§ **Selected excerpt**:
If Shangri-La conjures up images of earthly paradise isolated from the outside world, happy people, Buddhist chants floating in the air, mystical monks engrossed in prayers, then Tawang is India’s answer to the mythical place. Located at a height of near about 10,000 ft above mean sea level (MSL), picturesque Tawang is a thinly populated mountainous tract lying on the Northwest extremity of Arunachal Pradesh in north east India.
It is also the seat of 400-year-old Tawang monastery, one of the oldest and the largest monastery in India and the biggest outside of Lhasa. As the birthplace of the sixth Dalai Lama, it is a holy site for Tibetan Buddhists and a prominent centre for Gelug or Gelugpa, the pre-eminent Buddhist school in Tibet.
Tawang shares boundaries with Tibet in north, Bhutan in south west and Sela range of West Kameng in the East. Tawang holds strategic importance to India and is also the base of Parvat Ghatak School, the high-altitude
Origin of Tawang is obscure. It was part of Tibet in medieval times. Prior to the construction of the Tawang monastery, Tawang was traditionally inhabited by the Monpa people.

§ **Material**:
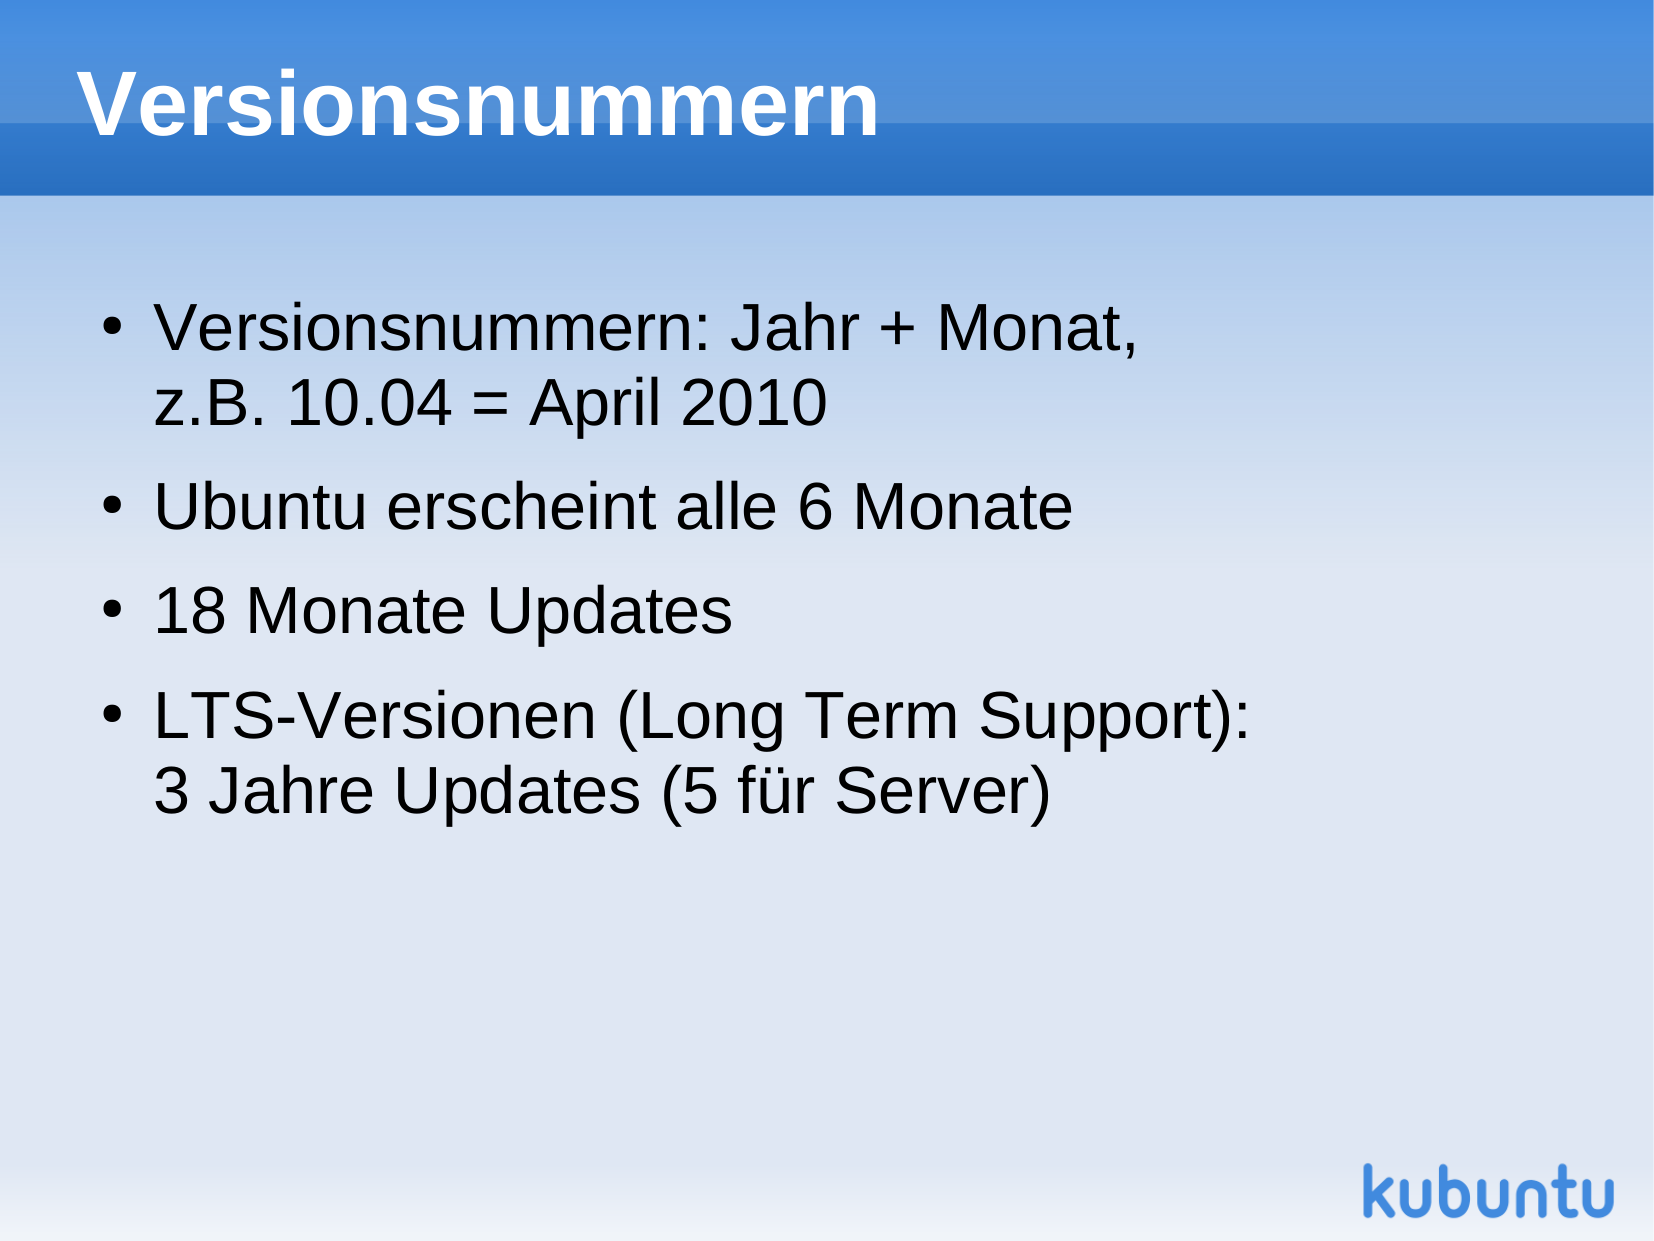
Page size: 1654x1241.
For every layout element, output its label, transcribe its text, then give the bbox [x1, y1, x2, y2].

§ **To do**: Edit the passage about Tawang from "Tawang shares boundaries" through "the Monpa people.", inclusive, and give it again with "Monpa people" changed to "Monpa community".

§ **Exercise solution**:
Tawang shares boundaries with Tibet in north, Bhutan in south west and Sela range of West Kameng in the East. Tawang holds strategic importance to India and is also the base of Parvat Ghatak School, the high-altitude
Origin of Tawang is obscure. It was part of Tibet in medieval times. Prior to the construction of the Tawang monastery, Tawang was traditionally inhabited by the Monpa community.